Start of Exercise data

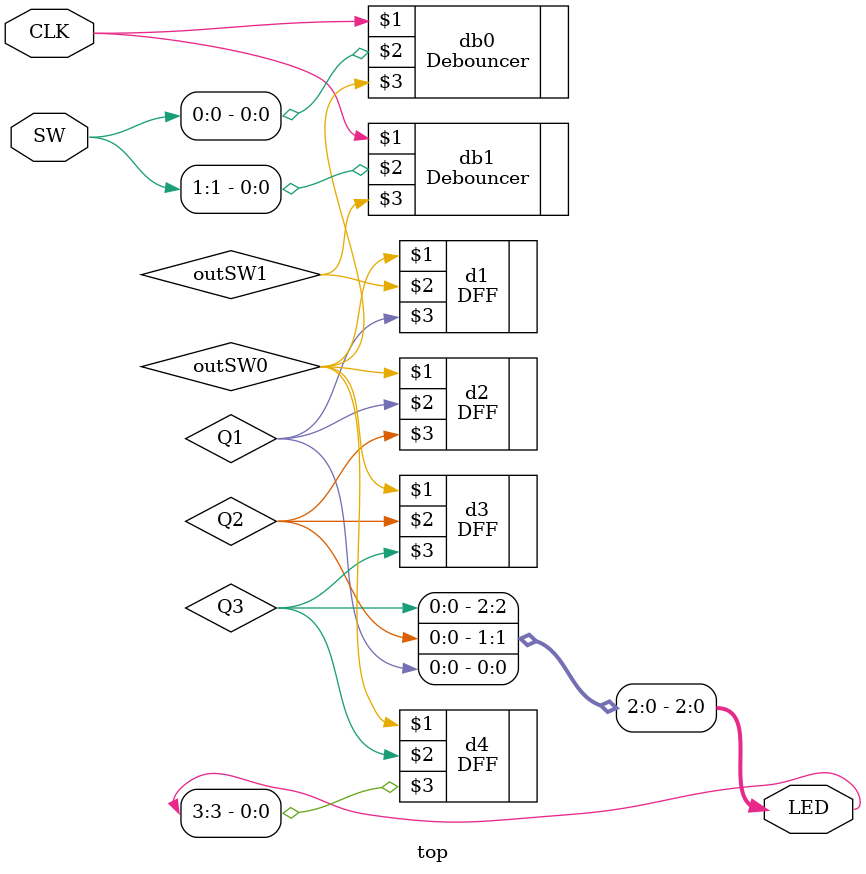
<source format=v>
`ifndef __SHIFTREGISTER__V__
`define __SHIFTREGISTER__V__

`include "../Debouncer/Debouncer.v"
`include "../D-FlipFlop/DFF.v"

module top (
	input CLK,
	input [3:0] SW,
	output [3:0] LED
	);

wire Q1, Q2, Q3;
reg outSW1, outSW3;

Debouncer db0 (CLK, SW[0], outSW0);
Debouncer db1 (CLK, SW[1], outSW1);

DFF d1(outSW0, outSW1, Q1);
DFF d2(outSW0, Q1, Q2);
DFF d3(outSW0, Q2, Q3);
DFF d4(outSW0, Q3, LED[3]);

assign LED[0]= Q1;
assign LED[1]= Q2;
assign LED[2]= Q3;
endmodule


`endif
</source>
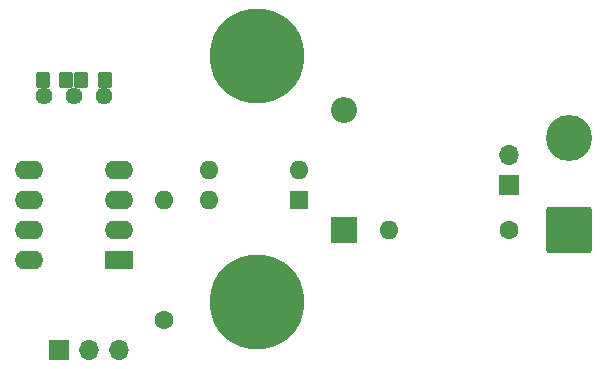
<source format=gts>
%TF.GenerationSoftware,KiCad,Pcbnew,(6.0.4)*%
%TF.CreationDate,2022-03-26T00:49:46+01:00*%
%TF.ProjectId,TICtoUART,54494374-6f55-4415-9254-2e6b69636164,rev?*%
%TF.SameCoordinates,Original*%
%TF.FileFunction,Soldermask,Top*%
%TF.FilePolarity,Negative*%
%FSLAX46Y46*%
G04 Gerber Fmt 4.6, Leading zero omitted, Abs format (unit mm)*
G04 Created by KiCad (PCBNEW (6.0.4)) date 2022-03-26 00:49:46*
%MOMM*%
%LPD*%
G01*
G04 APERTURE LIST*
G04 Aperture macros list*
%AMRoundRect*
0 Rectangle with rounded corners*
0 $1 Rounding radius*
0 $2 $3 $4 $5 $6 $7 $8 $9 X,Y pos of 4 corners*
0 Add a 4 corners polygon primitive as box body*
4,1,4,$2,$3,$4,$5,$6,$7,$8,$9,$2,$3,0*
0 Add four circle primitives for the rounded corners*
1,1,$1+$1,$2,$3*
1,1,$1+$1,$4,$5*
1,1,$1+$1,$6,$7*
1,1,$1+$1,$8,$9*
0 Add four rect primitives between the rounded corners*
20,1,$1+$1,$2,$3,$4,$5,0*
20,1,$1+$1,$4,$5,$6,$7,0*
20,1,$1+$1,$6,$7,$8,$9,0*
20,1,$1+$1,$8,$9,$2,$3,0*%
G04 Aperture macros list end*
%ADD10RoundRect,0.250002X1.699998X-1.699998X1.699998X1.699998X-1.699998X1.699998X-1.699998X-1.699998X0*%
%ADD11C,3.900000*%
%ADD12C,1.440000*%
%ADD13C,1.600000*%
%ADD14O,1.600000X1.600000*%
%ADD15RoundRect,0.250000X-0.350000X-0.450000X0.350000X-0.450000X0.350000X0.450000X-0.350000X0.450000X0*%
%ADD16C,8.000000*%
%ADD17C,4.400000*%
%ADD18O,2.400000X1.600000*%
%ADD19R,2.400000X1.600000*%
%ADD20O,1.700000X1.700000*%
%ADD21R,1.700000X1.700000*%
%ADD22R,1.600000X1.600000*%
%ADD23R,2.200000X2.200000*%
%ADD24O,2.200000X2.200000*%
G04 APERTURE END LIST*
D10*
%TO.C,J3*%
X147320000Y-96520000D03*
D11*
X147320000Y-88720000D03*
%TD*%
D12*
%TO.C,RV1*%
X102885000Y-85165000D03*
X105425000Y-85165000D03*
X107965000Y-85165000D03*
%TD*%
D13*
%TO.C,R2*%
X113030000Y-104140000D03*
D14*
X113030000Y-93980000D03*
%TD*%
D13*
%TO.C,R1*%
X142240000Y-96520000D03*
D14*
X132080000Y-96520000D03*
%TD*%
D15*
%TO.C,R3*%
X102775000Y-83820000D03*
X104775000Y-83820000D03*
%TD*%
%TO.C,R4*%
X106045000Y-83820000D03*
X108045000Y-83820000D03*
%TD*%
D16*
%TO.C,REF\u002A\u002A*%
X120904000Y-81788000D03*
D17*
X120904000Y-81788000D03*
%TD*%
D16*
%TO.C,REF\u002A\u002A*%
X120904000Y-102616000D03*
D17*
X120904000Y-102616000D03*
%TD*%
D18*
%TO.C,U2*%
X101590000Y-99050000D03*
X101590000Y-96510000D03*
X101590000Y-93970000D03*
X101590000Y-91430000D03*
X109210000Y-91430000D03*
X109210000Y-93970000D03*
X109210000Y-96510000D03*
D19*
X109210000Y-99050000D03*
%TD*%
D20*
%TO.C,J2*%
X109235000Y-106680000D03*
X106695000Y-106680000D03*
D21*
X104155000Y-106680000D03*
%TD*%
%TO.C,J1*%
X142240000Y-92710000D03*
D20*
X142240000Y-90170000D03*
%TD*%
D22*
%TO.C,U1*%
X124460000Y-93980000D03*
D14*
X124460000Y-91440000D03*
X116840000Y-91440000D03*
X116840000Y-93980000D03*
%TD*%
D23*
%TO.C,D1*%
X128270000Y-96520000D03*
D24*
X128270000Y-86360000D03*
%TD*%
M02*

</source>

End of Exercise data
Start of Exercise data

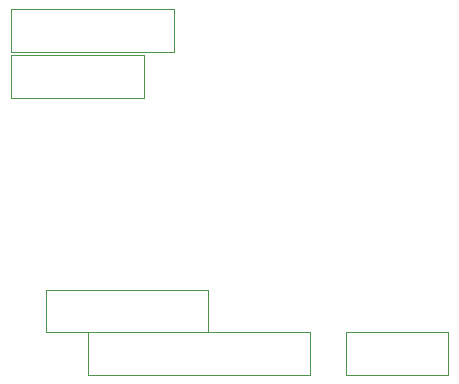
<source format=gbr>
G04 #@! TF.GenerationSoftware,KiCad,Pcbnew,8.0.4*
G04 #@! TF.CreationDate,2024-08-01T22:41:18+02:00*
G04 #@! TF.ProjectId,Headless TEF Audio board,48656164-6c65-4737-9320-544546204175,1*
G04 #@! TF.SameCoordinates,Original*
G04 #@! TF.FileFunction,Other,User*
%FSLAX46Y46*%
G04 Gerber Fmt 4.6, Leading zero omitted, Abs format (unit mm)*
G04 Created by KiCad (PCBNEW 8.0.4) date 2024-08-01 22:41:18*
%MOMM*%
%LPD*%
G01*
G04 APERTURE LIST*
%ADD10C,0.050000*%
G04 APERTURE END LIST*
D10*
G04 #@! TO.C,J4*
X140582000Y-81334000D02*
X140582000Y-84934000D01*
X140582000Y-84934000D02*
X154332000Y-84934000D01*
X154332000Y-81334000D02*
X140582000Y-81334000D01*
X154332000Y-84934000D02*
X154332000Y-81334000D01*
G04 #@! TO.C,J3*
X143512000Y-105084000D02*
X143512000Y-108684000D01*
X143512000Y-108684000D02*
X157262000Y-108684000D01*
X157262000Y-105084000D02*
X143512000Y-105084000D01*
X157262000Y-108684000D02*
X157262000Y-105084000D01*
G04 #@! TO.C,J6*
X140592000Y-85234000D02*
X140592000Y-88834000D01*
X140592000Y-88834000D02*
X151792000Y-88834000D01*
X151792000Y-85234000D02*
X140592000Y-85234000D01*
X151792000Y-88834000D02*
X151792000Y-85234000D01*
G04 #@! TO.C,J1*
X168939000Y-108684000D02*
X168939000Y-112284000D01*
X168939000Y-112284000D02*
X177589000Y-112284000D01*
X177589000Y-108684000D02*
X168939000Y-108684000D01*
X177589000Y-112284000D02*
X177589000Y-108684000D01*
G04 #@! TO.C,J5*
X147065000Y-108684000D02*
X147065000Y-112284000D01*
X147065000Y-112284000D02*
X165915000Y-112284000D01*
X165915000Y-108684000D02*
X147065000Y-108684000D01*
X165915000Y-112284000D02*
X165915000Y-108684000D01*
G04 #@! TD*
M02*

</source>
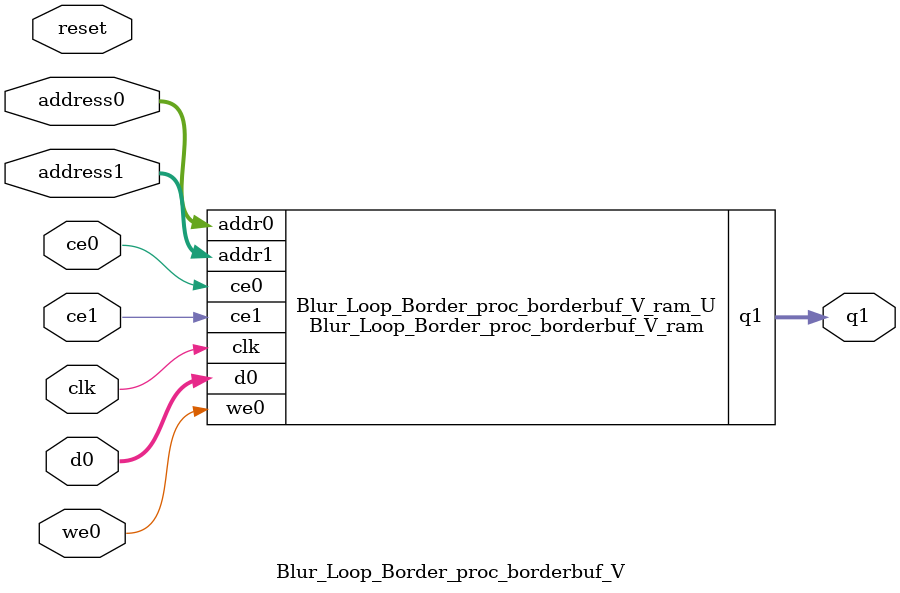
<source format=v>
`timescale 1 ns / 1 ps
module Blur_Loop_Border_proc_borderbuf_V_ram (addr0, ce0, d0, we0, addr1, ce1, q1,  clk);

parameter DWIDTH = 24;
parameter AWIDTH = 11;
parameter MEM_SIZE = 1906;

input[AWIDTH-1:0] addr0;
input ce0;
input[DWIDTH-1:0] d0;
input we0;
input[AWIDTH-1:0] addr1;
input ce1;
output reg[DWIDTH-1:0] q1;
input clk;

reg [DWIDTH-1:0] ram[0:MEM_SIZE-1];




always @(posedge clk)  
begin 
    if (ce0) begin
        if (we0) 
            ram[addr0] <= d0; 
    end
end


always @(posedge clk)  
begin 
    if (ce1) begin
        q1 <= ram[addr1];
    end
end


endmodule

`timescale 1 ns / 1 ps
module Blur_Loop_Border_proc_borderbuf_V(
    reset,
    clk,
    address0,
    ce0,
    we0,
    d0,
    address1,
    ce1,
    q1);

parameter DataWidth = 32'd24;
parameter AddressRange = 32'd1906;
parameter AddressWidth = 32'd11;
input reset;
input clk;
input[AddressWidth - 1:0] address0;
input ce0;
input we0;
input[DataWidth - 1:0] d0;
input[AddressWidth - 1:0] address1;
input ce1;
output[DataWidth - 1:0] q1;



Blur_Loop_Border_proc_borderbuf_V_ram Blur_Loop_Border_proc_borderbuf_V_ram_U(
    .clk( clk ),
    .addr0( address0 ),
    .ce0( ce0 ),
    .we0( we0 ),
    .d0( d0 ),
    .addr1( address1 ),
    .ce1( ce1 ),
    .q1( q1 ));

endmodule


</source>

End of Exercise data
Start of Exercise data

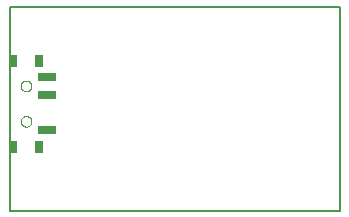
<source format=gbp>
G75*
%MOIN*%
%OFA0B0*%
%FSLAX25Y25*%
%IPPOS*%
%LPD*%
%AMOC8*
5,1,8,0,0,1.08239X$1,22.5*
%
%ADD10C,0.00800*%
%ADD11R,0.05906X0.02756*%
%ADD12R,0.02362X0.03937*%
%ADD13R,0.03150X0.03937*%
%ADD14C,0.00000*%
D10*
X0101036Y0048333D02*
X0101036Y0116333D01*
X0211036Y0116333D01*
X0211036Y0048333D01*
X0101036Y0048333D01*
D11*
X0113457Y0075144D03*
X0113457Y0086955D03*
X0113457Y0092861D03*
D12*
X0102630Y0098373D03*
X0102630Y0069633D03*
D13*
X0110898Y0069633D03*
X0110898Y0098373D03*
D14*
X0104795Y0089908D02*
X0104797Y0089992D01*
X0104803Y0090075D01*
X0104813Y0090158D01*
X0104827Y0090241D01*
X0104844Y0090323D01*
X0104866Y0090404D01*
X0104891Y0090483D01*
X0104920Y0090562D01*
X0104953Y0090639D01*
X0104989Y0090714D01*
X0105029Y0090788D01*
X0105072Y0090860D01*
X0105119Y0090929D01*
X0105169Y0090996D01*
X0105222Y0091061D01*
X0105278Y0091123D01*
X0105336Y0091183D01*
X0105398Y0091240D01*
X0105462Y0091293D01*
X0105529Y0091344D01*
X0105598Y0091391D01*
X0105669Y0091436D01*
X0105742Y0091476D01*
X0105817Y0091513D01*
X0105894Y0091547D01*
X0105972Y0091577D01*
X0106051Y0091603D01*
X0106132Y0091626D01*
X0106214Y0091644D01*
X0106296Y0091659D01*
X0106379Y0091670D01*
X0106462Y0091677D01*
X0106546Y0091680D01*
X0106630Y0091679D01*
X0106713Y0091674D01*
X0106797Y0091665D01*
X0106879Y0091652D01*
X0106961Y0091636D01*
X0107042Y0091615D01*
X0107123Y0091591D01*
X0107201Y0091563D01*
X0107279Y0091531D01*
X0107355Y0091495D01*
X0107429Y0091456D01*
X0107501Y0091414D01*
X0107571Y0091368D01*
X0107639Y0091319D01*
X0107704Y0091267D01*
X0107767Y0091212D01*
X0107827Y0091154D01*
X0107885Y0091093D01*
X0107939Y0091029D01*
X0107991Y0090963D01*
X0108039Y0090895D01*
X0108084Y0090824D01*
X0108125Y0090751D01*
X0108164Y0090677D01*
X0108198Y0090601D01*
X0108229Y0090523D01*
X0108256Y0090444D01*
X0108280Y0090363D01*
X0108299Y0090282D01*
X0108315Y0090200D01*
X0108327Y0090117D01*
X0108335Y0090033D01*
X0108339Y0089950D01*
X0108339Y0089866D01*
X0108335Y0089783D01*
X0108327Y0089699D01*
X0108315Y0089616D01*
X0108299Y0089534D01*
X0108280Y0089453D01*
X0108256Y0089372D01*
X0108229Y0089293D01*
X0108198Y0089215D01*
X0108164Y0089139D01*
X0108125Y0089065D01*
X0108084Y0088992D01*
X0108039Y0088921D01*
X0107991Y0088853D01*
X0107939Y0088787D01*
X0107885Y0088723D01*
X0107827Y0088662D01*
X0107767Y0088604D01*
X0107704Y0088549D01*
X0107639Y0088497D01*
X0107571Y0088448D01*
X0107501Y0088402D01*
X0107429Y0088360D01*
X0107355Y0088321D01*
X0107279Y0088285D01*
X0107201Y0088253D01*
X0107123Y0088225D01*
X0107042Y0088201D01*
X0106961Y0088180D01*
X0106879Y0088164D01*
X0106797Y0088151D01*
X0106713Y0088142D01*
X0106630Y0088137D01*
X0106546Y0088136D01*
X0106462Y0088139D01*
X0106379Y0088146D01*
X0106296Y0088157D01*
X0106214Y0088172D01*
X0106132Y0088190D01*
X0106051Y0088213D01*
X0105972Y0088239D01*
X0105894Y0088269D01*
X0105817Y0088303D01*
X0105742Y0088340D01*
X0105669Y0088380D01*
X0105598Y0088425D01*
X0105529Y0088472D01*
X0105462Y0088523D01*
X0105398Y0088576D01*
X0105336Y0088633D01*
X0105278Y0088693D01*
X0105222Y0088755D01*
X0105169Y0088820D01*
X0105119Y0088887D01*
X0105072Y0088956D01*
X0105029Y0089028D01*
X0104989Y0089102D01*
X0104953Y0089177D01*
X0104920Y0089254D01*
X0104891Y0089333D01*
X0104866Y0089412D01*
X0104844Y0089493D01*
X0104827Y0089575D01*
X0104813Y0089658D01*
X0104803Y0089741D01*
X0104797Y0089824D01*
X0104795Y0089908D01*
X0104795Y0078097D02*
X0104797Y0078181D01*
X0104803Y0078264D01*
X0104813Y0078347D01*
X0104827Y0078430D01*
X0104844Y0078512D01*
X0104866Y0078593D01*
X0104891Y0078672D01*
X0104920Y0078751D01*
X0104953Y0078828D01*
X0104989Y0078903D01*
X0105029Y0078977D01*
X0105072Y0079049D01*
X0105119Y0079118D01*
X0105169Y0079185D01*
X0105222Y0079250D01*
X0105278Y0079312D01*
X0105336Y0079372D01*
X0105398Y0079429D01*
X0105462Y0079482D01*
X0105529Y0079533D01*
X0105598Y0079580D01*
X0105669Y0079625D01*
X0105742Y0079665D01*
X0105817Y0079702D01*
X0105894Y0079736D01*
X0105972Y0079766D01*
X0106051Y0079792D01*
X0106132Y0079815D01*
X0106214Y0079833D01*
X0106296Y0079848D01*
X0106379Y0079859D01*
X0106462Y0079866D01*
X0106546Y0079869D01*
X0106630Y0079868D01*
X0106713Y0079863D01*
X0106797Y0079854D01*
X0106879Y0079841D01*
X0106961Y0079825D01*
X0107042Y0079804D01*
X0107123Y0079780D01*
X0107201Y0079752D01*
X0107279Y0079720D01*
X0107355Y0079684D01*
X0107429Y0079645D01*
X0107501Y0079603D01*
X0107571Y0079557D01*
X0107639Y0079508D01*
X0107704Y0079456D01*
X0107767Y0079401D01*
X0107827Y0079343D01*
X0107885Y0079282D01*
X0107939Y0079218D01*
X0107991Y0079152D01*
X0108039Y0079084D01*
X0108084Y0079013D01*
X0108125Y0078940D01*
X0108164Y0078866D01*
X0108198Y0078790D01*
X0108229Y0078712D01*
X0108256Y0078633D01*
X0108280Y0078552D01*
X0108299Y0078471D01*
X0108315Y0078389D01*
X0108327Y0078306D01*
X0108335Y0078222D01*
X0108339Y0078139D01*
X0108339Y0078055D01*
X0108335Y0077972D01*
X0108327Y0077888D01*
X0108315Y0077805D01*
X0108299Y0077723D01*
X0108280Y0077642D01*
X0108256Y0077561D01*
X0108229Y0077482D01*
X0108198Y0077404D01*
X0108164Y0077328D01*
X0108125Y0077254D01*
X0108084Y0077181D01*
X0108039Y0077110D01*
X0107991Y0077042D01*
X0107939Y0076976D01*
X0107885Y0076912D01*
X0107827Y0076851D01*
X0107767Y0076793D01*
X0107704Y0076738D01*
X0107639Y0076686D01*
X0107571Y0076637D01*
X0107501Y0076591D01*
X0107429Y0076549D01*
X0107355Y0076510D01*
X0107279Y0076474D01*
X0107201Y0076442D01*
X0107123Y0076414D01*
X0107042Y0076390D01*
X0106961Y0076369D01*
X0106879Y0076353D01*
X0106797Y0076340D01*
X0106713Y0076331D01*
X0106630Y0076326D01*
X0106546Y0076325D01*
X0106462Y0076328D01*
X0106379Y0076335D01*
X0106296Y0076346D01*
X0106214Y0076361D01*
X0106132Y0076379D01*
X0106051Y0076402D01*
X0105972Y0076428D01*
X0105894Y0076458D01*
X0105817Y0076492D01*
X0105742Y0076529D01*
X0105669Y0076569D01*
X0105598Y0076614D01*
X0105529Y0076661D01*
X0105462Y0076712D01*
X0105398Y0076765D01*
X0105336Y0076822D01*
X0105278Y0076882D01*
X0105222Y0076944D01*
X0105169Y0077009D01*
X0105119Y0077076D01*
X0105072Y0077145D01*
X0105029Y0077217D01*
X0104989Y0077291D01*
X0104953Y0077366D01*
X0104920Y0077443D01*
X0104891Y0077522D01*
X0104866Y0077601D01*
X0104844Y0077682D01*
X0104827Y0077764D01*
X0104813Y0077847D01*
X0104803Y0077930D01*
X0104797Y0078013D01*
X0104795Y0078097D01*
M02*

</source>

End of Exercise data

In the listing above, locate the line containing "X0105817Y0088303D01*" and the line containing "X0106713Y0079863D01*", then transcribe both and every line between them verbatim.

Answer below
X0105817Y0088303D01*
X0105742Y0088340D01*
X0105669Y0088380D01*
X0105598Y0088425D01*
X0105529Y0088472D01*
X0105462Y0088523D01*
X0105398Y0088576D01*
X0105336Y0088633D01*
X0105278Y0088693D01*
X0105222Y0088755D01*
X0105169Y0088820D01*
X0105119Y0088887D01*
X0105072Y0088956D01*
X0105029Y0089028D01*
X0104989Y0089102D01*
X0104953Y0089177D01*
X0104920Y0089254D01*
X0104891Y0089333D01*
X0104866Y0089412D01*
X0104844Y0089493D01*
X0104827Y0089575D01*
X0104813Y0089658D01*
X0104803Y0089741D01*
X0104797Y0089824D01*
X0104795Y0089908D01*
X0104795Y0078097D02*
X0104797Y0078181D01*
X0104803Y0078264D01*
X0104813Y0078347D01*
X0104827Y0078430D01*
X0104844Y0078512D01*
X0104866Y0078593D01*
X0104891Y0078672D01*
X0104920Y0078751D01*
X0104953Y0078828D01*
X0104989Y0078903D01*
X0105029Y0078977D01*
X0105072Y0079049D01*
X0105119Y0079118D01*
X0105169Y0079185D01*
X0105222Y0079250D01*
X0105278Y0079312D01*
X0105336Y0079372D01*
X0105398Y0079429D01*
X0105462Y0079482D01*
X0105529Y0079533D01*
X0105598Y0079580D01*
X0105669Y0079625D01*
X0105742Y0079665D01*
X0105817Y0079702D01*
X0105894Y0079736D01*
X0105972Y0079766D01*
X0106051Y0079792D01*
X0106132Y0079815D01*
X0106214Y0079833D01*
X0106296Y0079848D01*
X0106379Y0079859D01*
X0106462Y0079866D01*
X0106546Y0079869D01*
X0106630Y0079868D01*
X0106713Y0079863D01*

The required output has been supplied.